Ms. Sharkey timely filed her SOX complaint against JPMC and certain individual employees with the appropriate administrative agency and sought de novo review of its finding and preliminary order with the Southern District of New York. In response, the defendants moved, pursuant to Federal Rule of Civil Procedure 12(b)(6), to dismiss the complaint, contending, among other things, that “the absence of any allegation that JPMC was violating any of the statutes or regulations enumerated in the SOX statute [was] fatal” to the plaintiff’s complaint. In other words, the defendants argued that SOX’s protections were “limited only to those employees that report their employer engaged in conduct prohibited by those statutes referenced in” the applicable whistleblower protection statute. As previously noted, Judge Sweet embraced a broader construction of the statute and, in so doing, found that Ms. Sharkey properly pled that she engaged in “protected activity” under SOX. However, the plaintiff’s failure to identify, with sufficient specificity, the “allegedly illegal conduct that form[ed] the basis of her whistleblower complaint,” compelled Judge Sweet to dismiss her complaint with leave to replead to address those deficiencies.

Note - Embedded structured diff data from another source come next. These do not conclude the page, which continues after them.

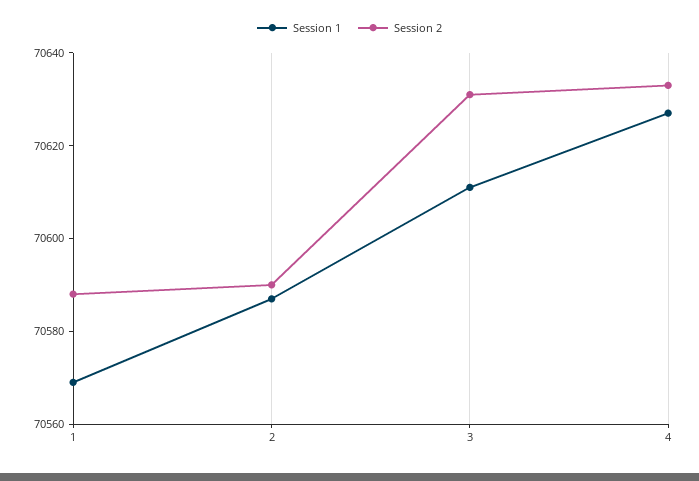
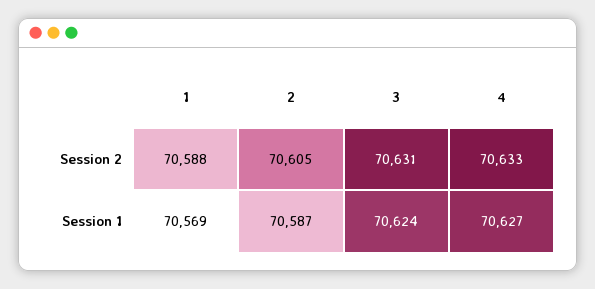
  {
    "Session 1": {
      "1": 70569,
      "2": 70587,
-     "3": 70610,
+     "3": 70624,
      "4": 70627
    },
    "Session 2": {
      "1": 70588,
-     "2": 70590,
+     "2": 70605,
      "3": 70631,
      "4": 70633
    }
  }

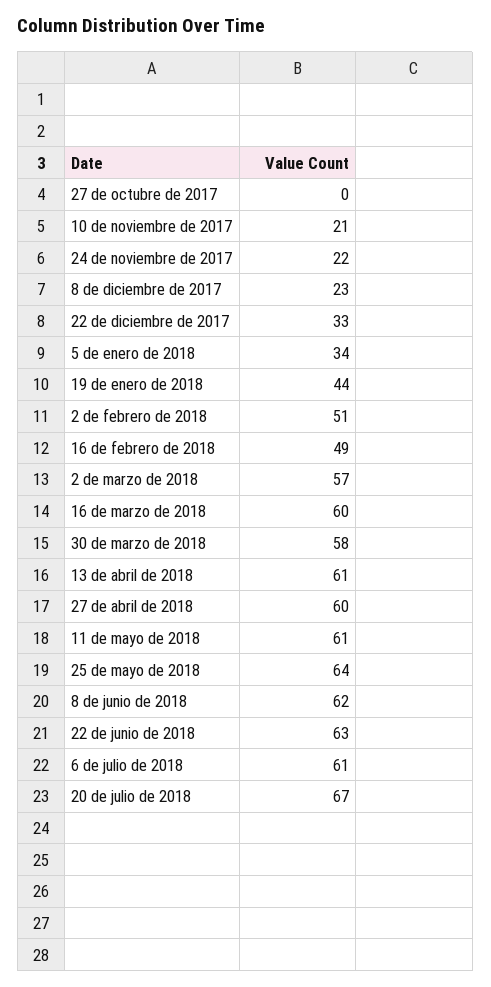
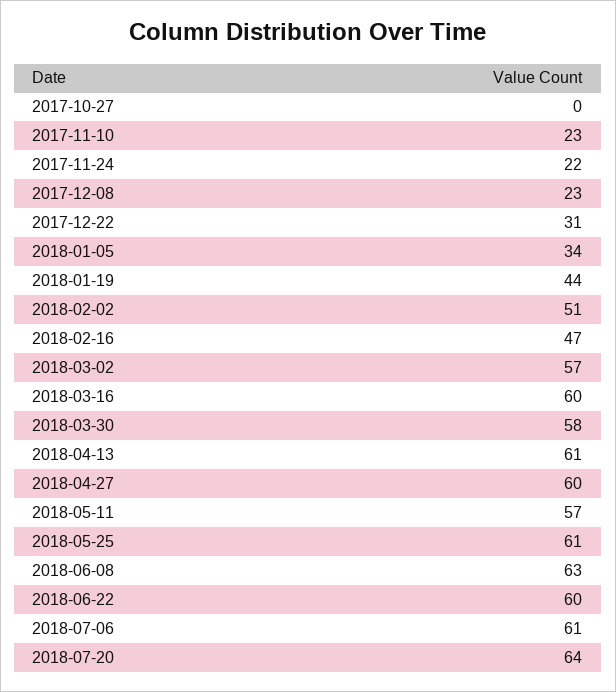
  {
    "27 de octubre de 2017": 0,
-   "10 de noviembre de 2017": 21,
+   "10 de noviembre de 2017": 23,
    "24 de noviembre de 2017": 22,
    "8 de diciembre de 2017": 23,
-   "22 de diciembre de 2017": 33,
+   "22 de diciembre de 2017": 31,
    "5 de enero de 2018": 34,
    "19 de enero de 2018": 44,
    "2 de febrero de 2018": 51,
-   "16 de febrero de 2018": 49,
+   "16 de febrero de 2018": 47,
    "2 de marzo de 2018": 57,
    "16 de marzo de 2018": 60,
    "30 de marzo de 2018": 58,
    "13 de abril de 2018": 61,
    "27 de abril de 2018": 60,
-   "11 de mayo de 2018": 61,
+   "11 de mayo de 2018": 57,
-   "25 de mayo de 2018": 64,
+   "25 de mayo de 2018": 61,
-   "8 de junio de 2018": 62,
+   "8 de junio de 2018": 63,
-   "22 de junio de 2018": 63,
+   "22 de junio de 2018": 60,
    "6 de julio de 2018": 61,
-   "20 de julio de 2018": 67
+   "20 de julio de 2018": 64
  }

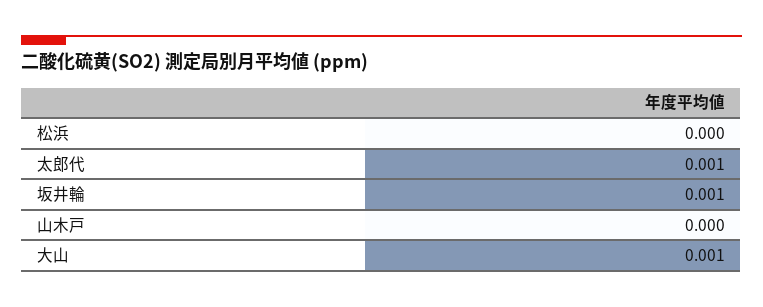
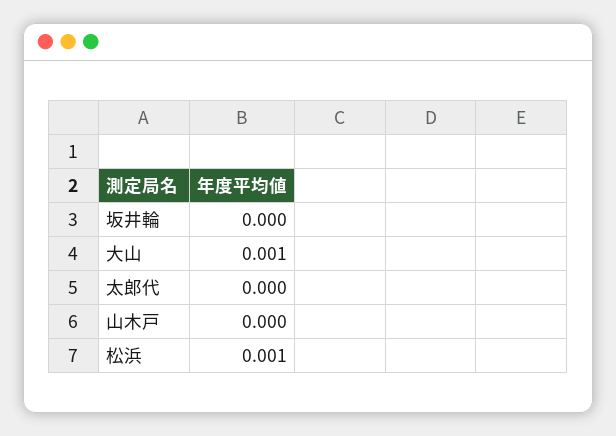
  {
-   "松浜": 0,
+   "松浜": 0.001,
-   "太郎代": 0.001,
+   "太郎代": 0,
-   "坂井輪": 0.001,
+   "坂井輪": 0,
    "山木戸": 0,
    "大山": 0.001
  }

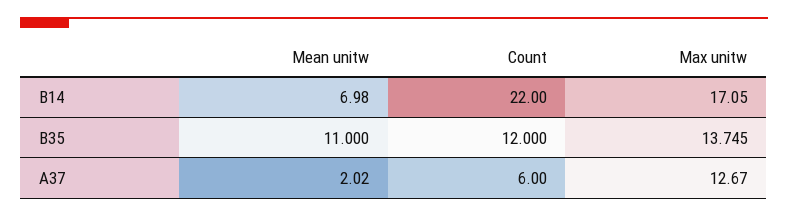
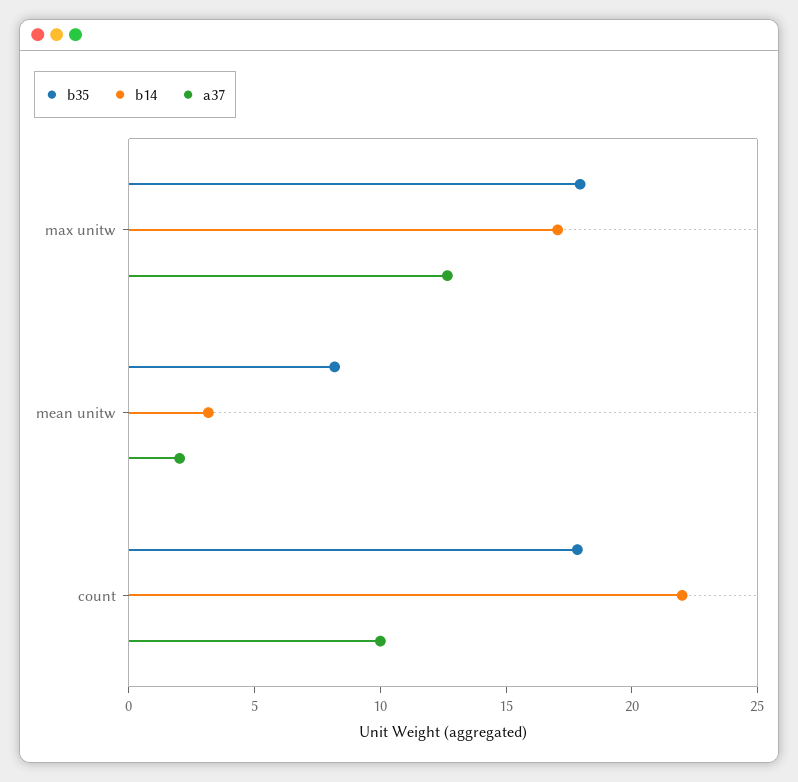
  {
    "B14": {
-     "Mean unitw": 6.98,
+     "Mean unitw": 3,
      "Count": 22,
      "Max unitw": 17.05
    },
    "B35": {
-     "Mean unitw": 11,
+     "Mean unitw": 8,
-     "Count": 12,
+     "Count": 18,
-     "Max unitw": 13.745
+     "Max unitw": 18
    },
    "A37": {
      "Mean unitw": 2.02,
-     "Count": 6,
+     "Count": 10,
      "Max unitw": 12.67
    }
  }

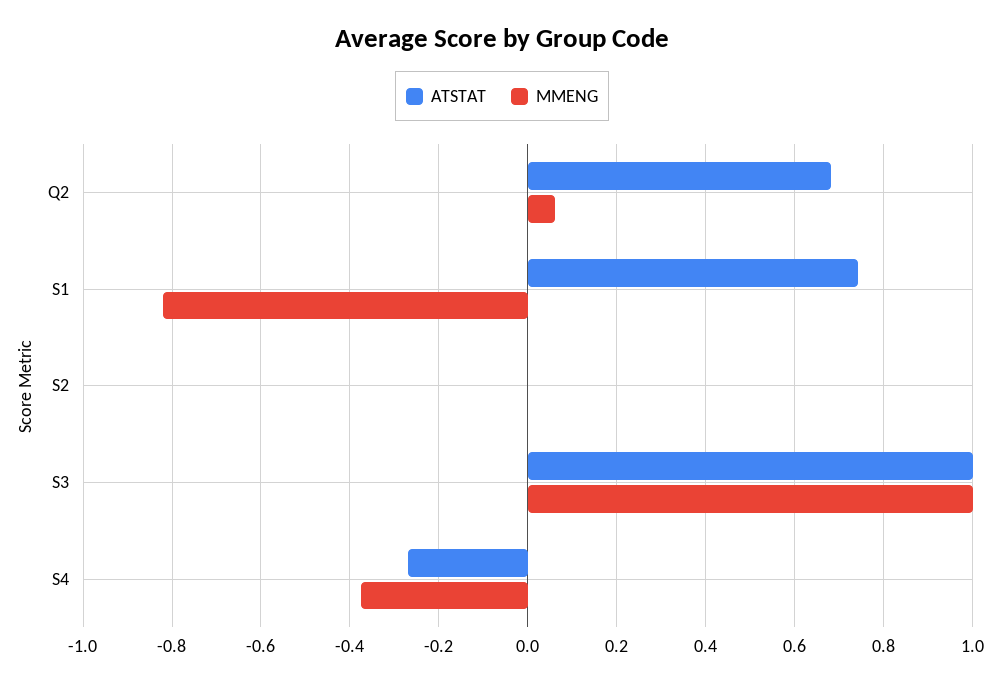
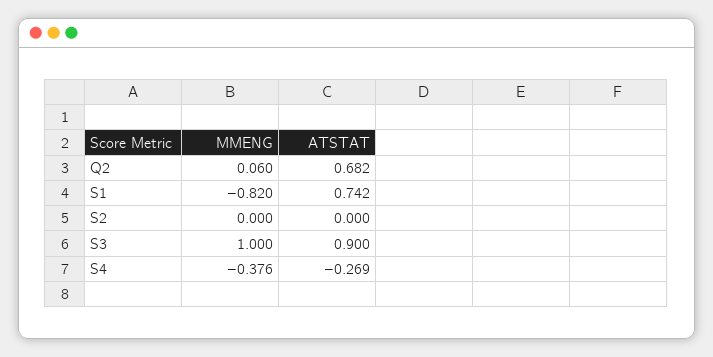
  {
    "ATSTAT": {
      "Q2": 0.682,
      "S1": 0.742,
      "S2": 0,
-     "S3": 1,
+     "S3": 0.9,
      "S4": -0.269
    },
    "MMENG": {
      "Q2": 0.06,
      "S1": -0.82,
      "S2": 0,
      "S3": 1,
      "S4": -0.376
    }
  }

Proactive Review of HR Guidelines and Policies

In light of this ruling, companies are advised to review their human resource guidelines and practices, particularly as to whistleblowers, to ensure that they have a policy, and that current policies and procedures comply with the broad reading of the whistleblower protection provisions of SOX. Moreover, it would behoove companies, at least those subject to the jurisdiction of the district courts of the Southern District of New York, to take a more expansive view of who qualifies as a whistleblower so that companies may best protect themselves against a claim of retaliation.